_Your tasks_:
**A)** From the accounting standards passage, quote the text starting at the words "In November 2007, the" and ending after "market a product.".
**B)** In the accounting standards passage, list every activity that companies may jointly carry out for a product under arrangements with other companies.

══ Given passage

In December 2007, the FASB issued an accounting standard
codified in ASC 805, Business Combinations (formerly
FAS No. 141(R)). ASC 805 establishes principles and
requirements for how an acquirer in a business combination
recognizes and measures in its financial statements the
identifiable assets acquired, the liabilities assumed, and any
controlling interest; recognizes and measures the goodwill
acquired in the business combination or a gain from a bargain
purchase; and determines what information to disclose to enable
users of the financial statements to evaluate the nature and
financial effects of the business combination. ASC 805 is to be
applied prospectively to business combinations for which the
acquisition date is on or after an entitys fiscal year
that begins after December 15, 2008. We will assess the
impact of ASC 805 if and when a future acquisition occurs.
In November 2007, the EITF issued an accounting standard
codified in ASC 808, Collaborative Arrangements (formerly
EITF 07-1).
Companies may enter into arrangements with other companies to
jointly develop, manufacture, distribute, and market a product.

════
══ Data extracts

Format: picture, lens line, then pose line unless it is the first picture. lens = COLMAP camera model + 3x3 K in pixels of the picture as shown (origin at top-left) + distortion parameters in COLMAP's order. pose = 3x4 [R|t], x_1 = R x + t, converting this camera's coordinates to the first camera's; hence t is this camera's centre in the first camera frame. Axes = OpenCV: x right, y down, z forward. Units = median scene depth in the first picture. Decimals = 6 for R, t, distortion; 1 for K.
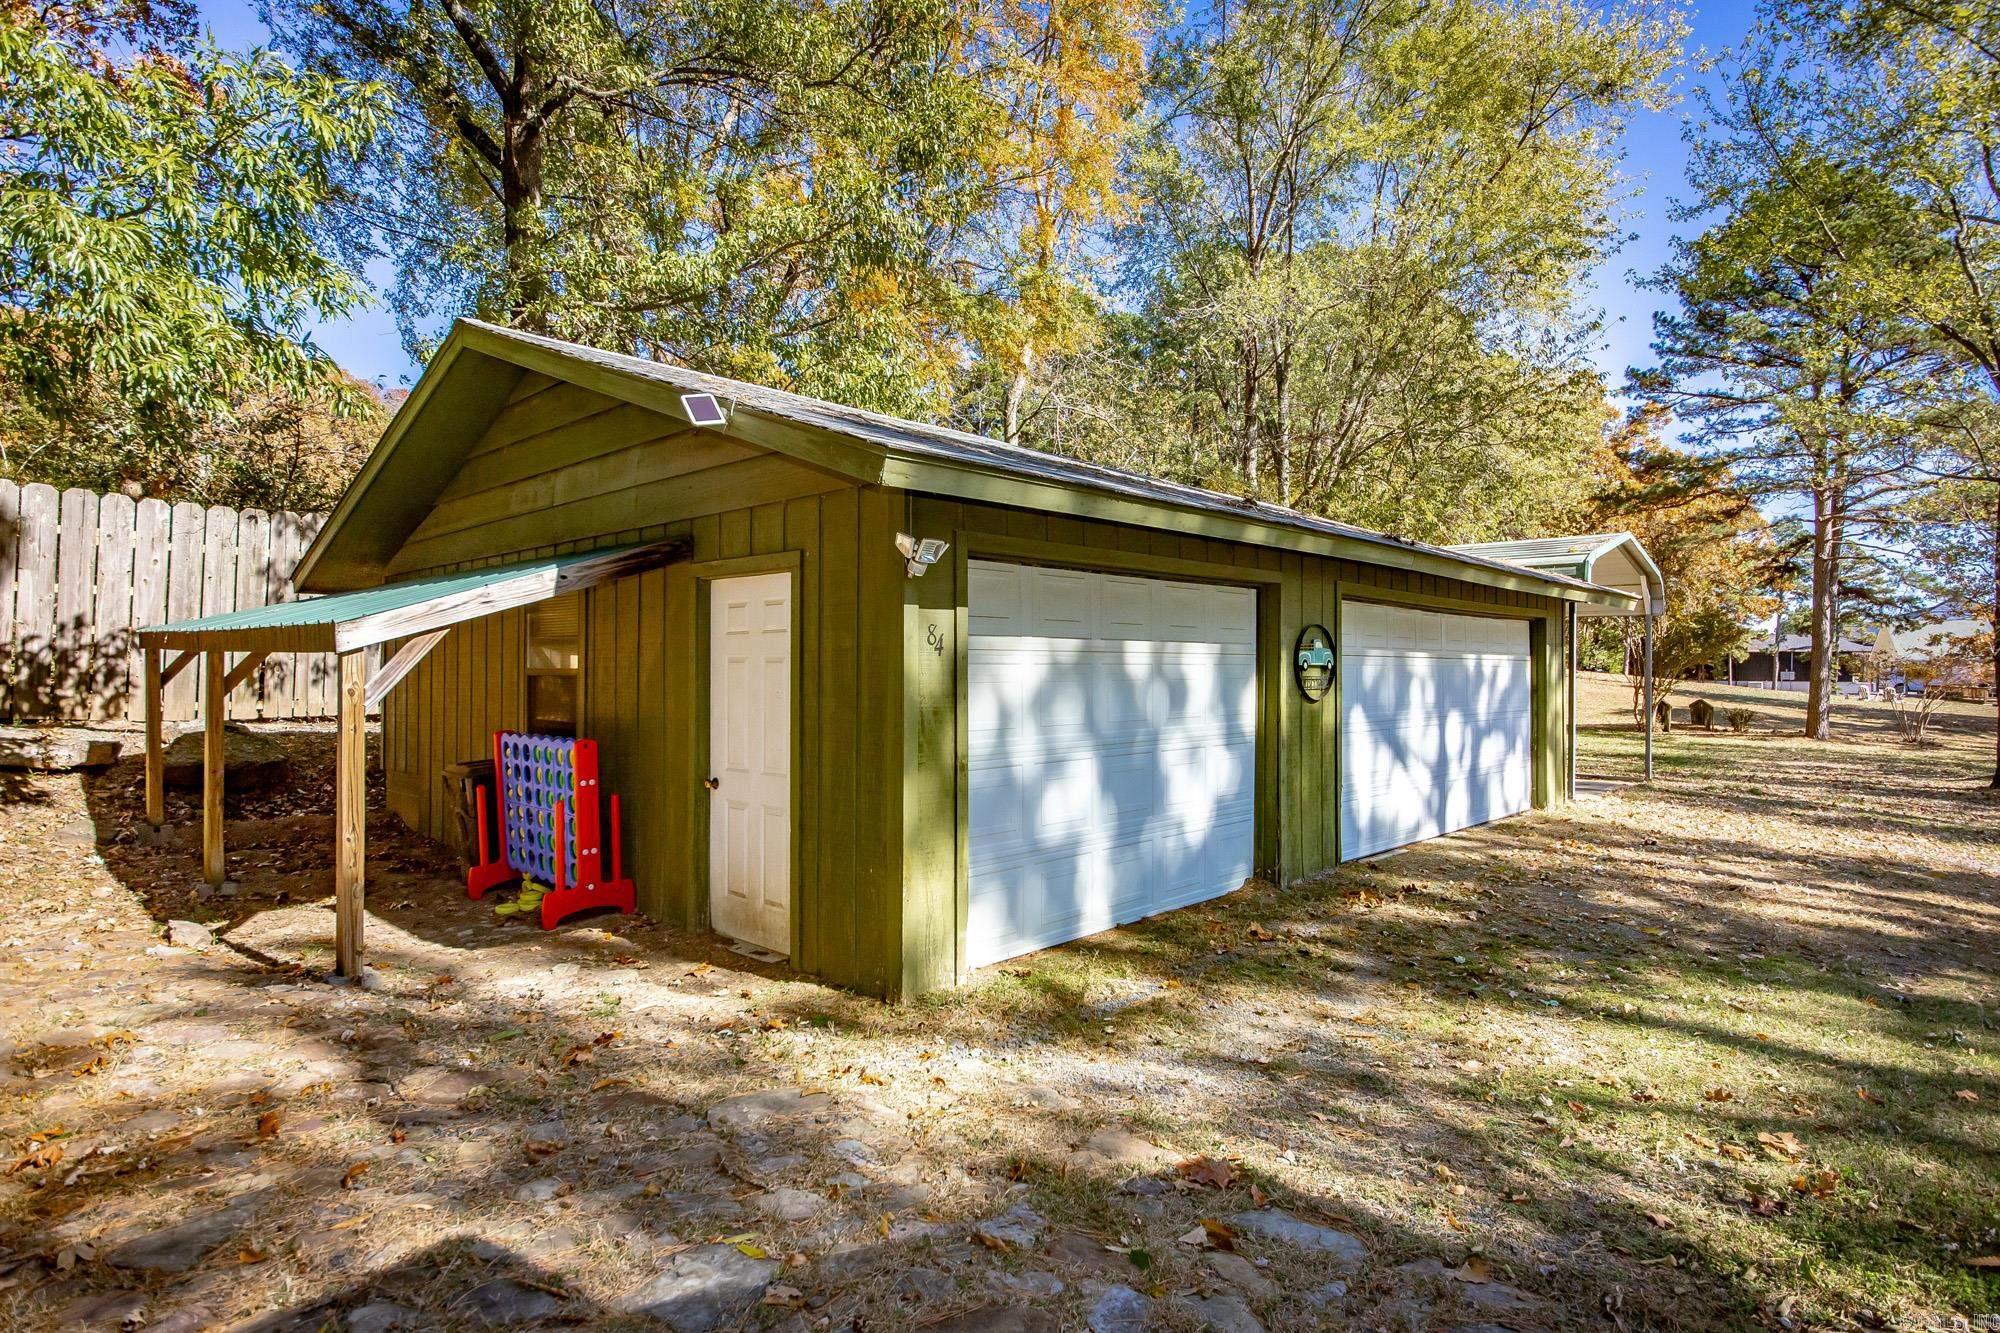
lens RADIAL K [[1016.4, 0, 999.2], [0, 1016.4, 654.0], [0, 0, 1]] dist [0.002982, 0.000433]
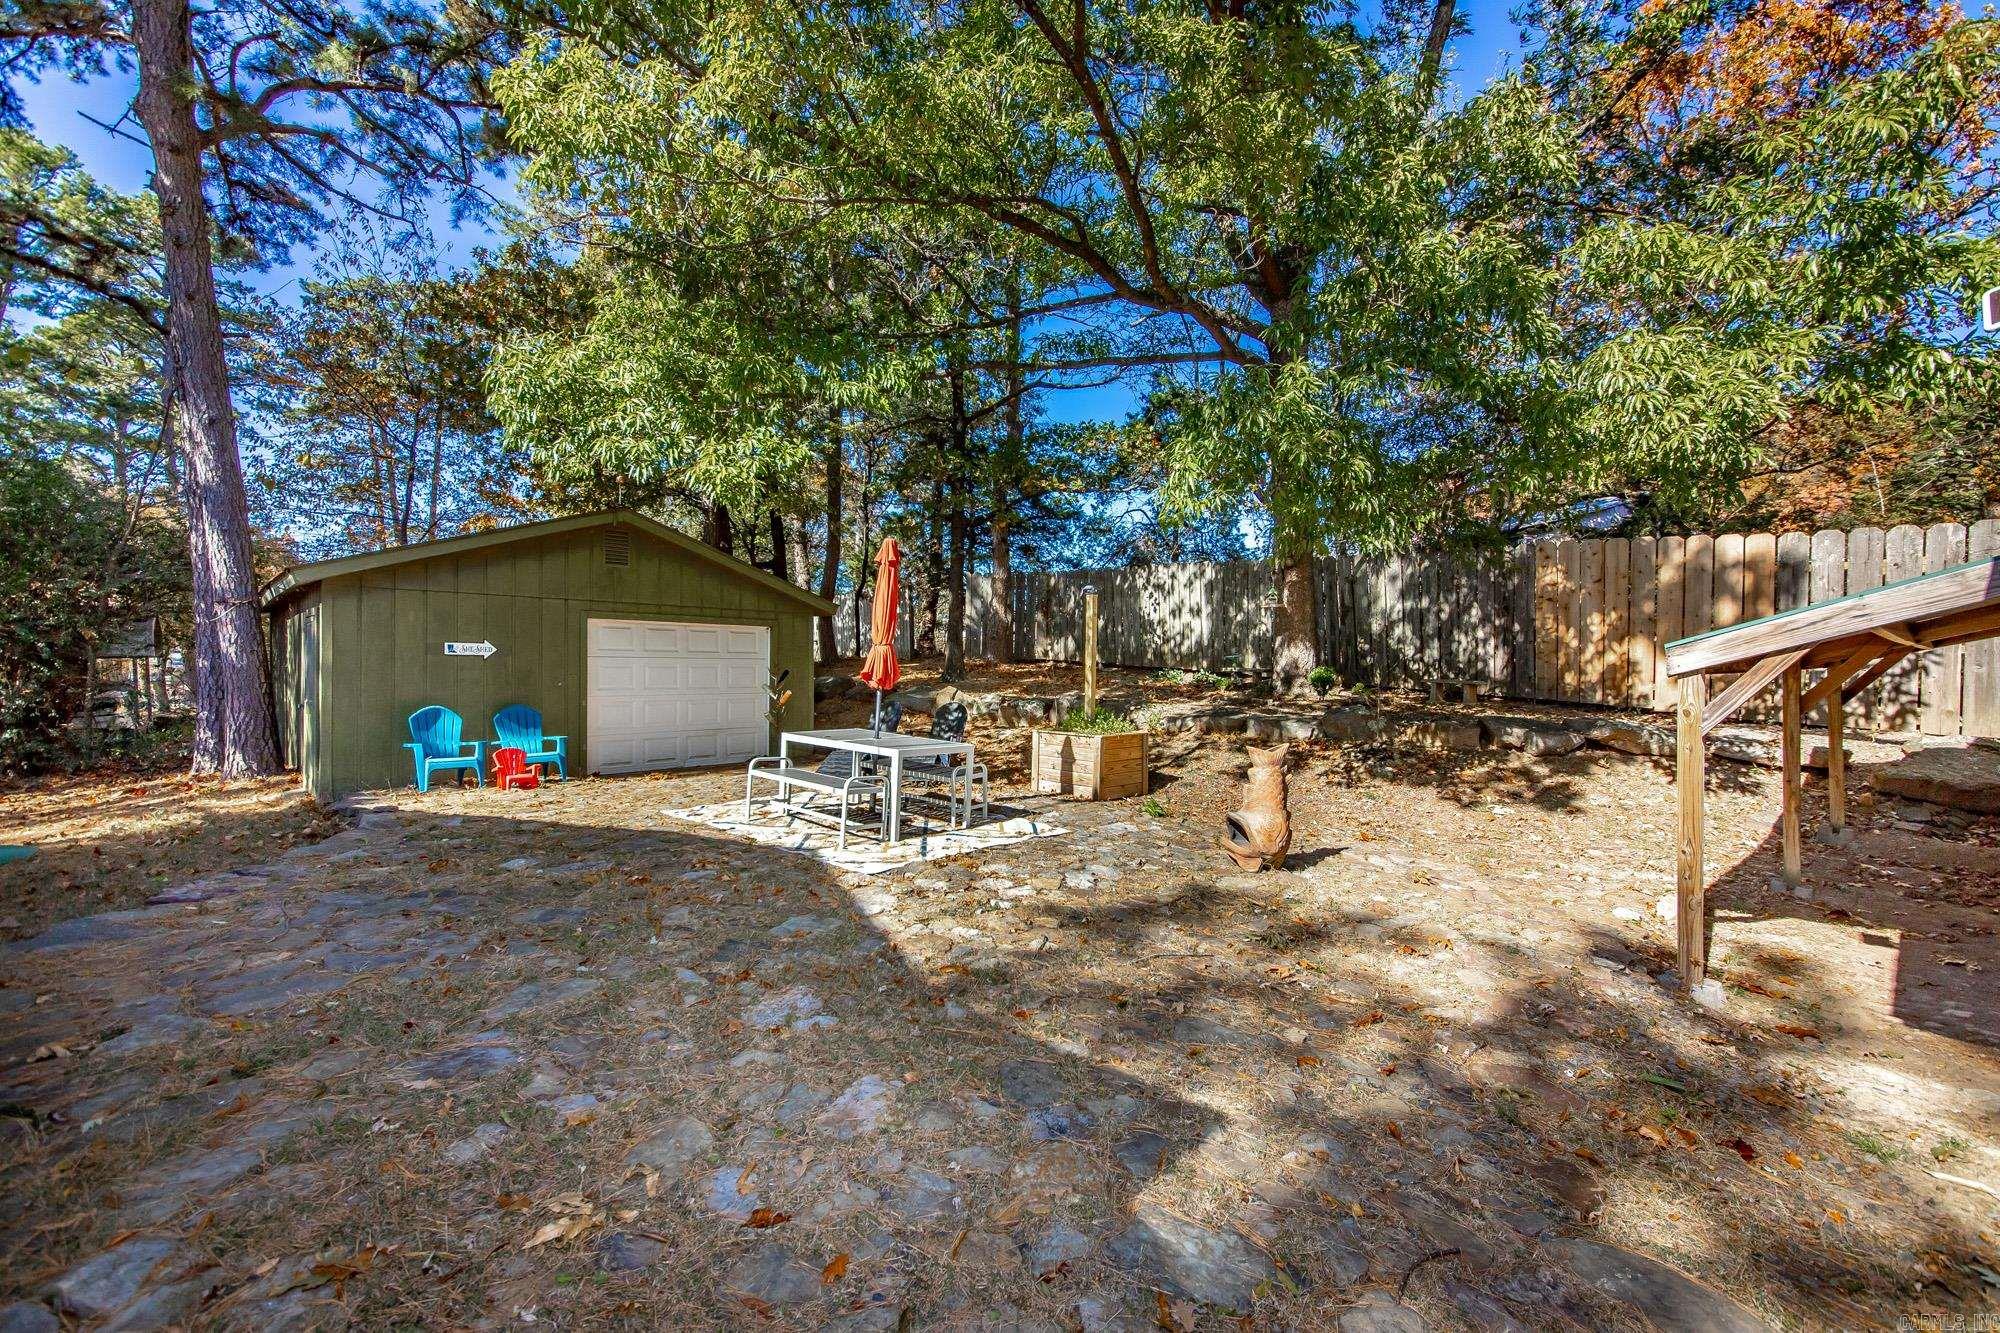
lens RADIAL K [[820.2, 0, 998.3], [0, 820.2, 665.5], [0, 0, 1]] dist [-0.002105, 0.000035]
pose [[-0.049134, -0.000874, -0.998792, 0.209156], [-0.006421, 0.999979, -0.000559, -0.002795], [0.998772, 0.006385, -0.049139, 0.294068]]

════
══ Data extracts

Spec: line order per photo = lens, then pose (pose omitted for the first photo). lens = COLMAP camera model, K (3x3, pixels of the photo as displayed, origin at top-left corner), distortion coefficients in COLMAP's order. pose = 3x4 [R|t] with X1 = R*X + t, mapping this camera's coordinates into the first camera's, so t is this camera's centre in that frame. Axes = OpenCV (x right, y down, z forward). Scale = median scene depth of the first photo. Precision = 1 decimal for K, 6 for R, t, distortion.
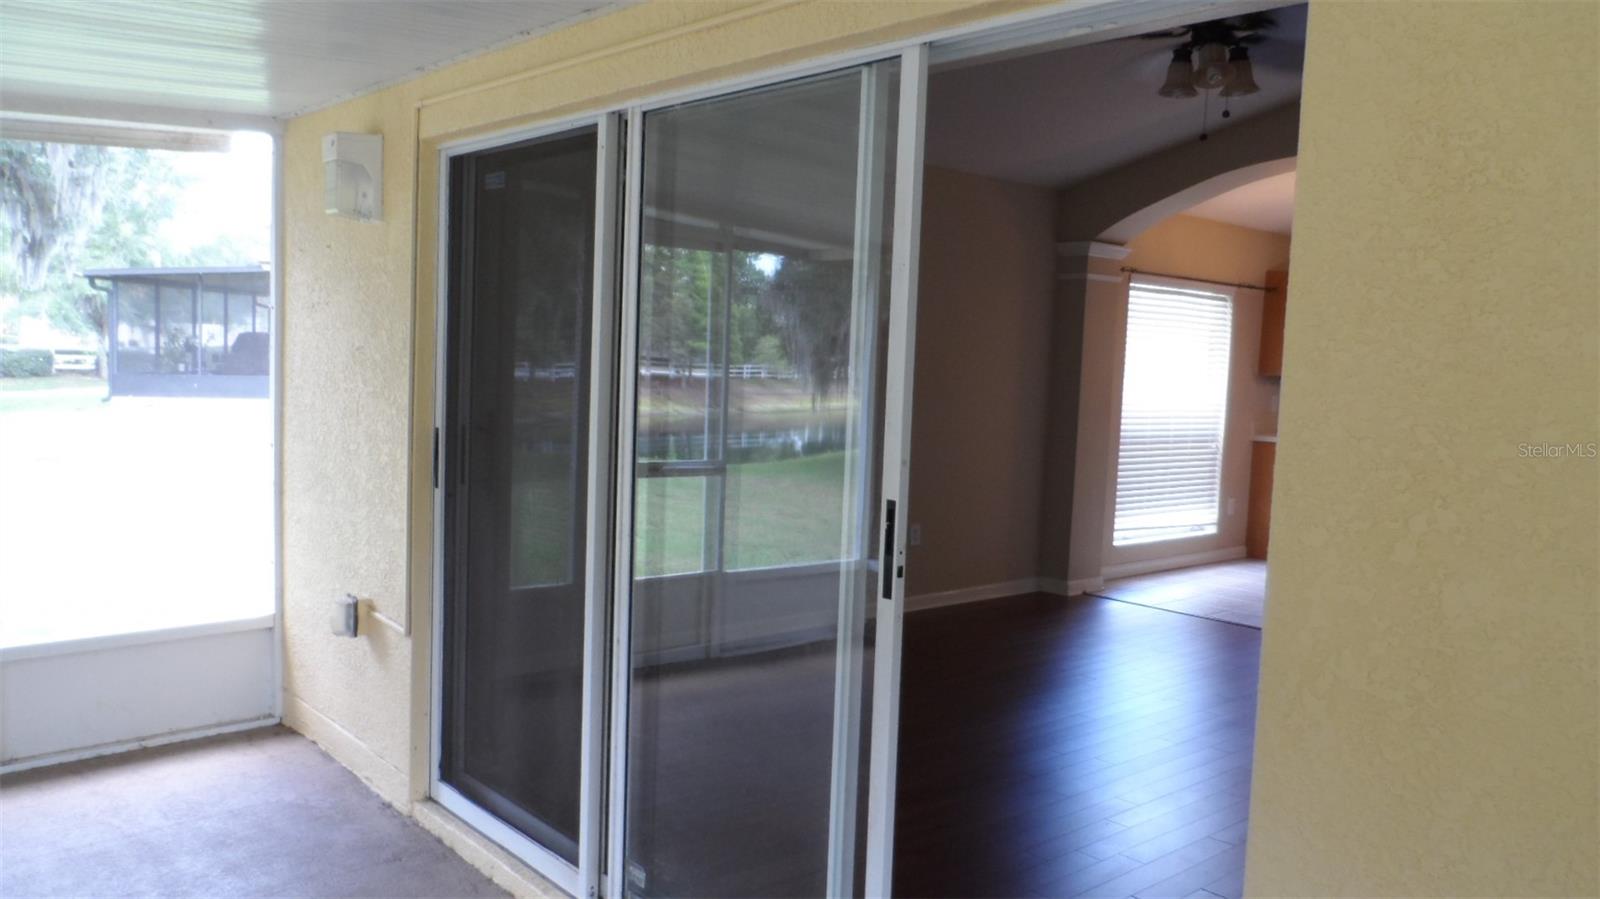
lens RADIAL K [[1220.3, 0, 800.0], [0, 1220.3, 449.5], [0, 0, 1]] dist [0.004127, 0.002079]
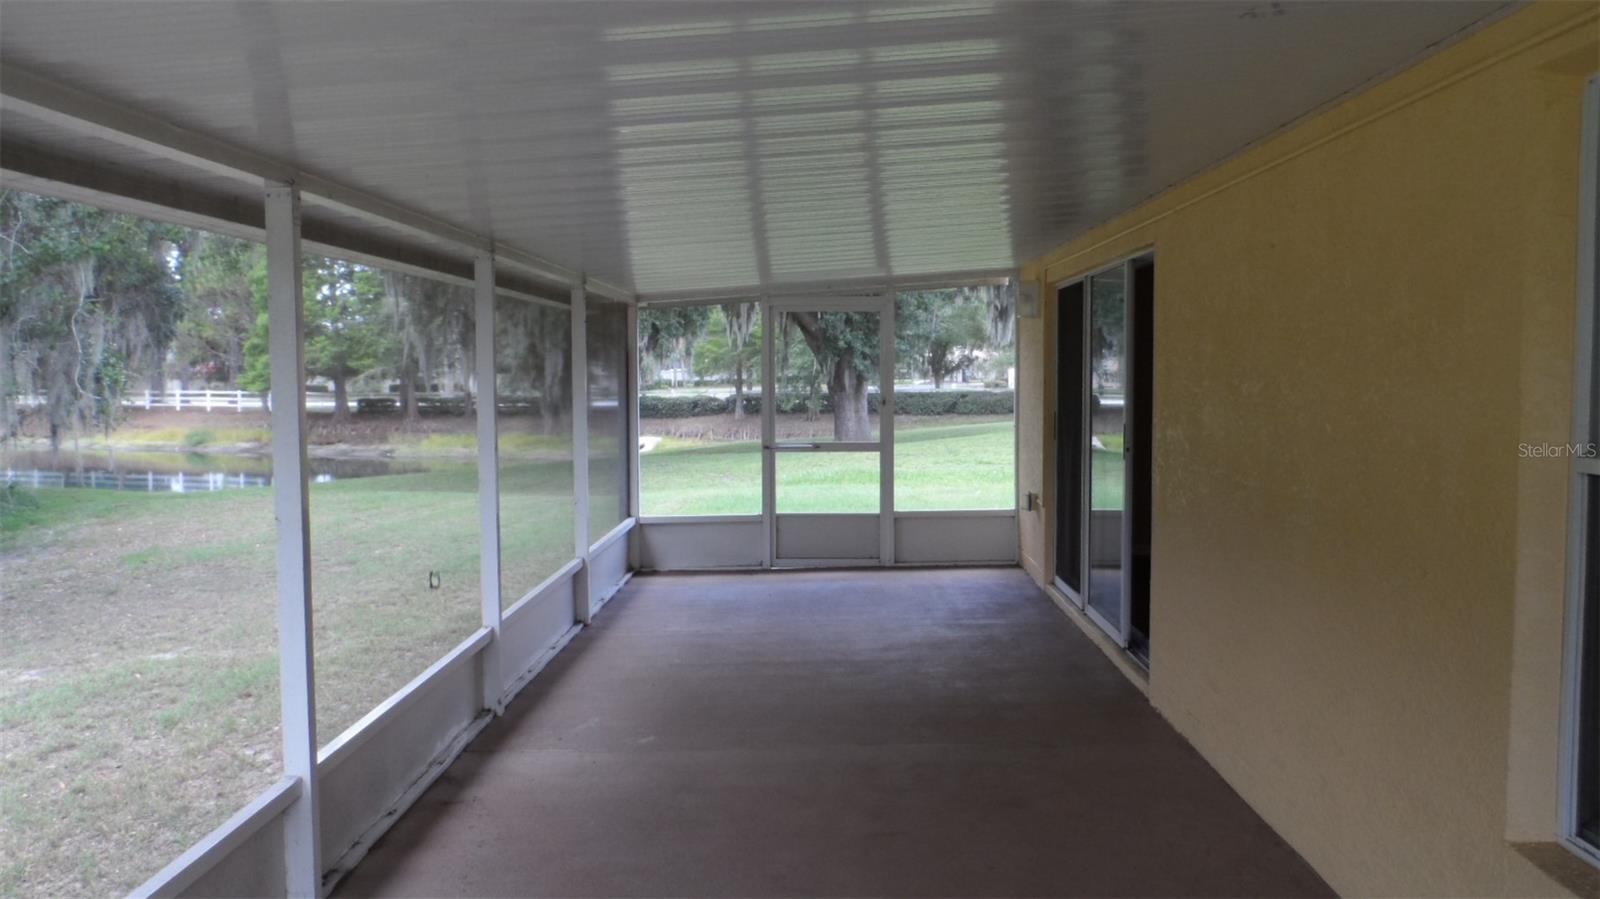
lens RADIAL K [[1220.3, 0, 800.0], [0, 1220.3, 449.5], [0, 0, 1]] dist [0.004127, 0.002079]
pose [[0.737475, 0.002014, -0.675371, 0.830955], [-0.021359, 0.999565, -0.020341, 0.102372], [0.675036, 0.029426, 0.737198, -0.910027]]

════

_Written responses_:
**A)**
In November 2007, the EITF issued an accounting standard
codified in ASC 808, Collaborative Arrangements (formerly
EITF 07-1).
Companies may enter into arrangements with other companies to
jointly develop, manufacture, distribute, and market a product.

**B)**
- develop
- manufacture
- distribute
- market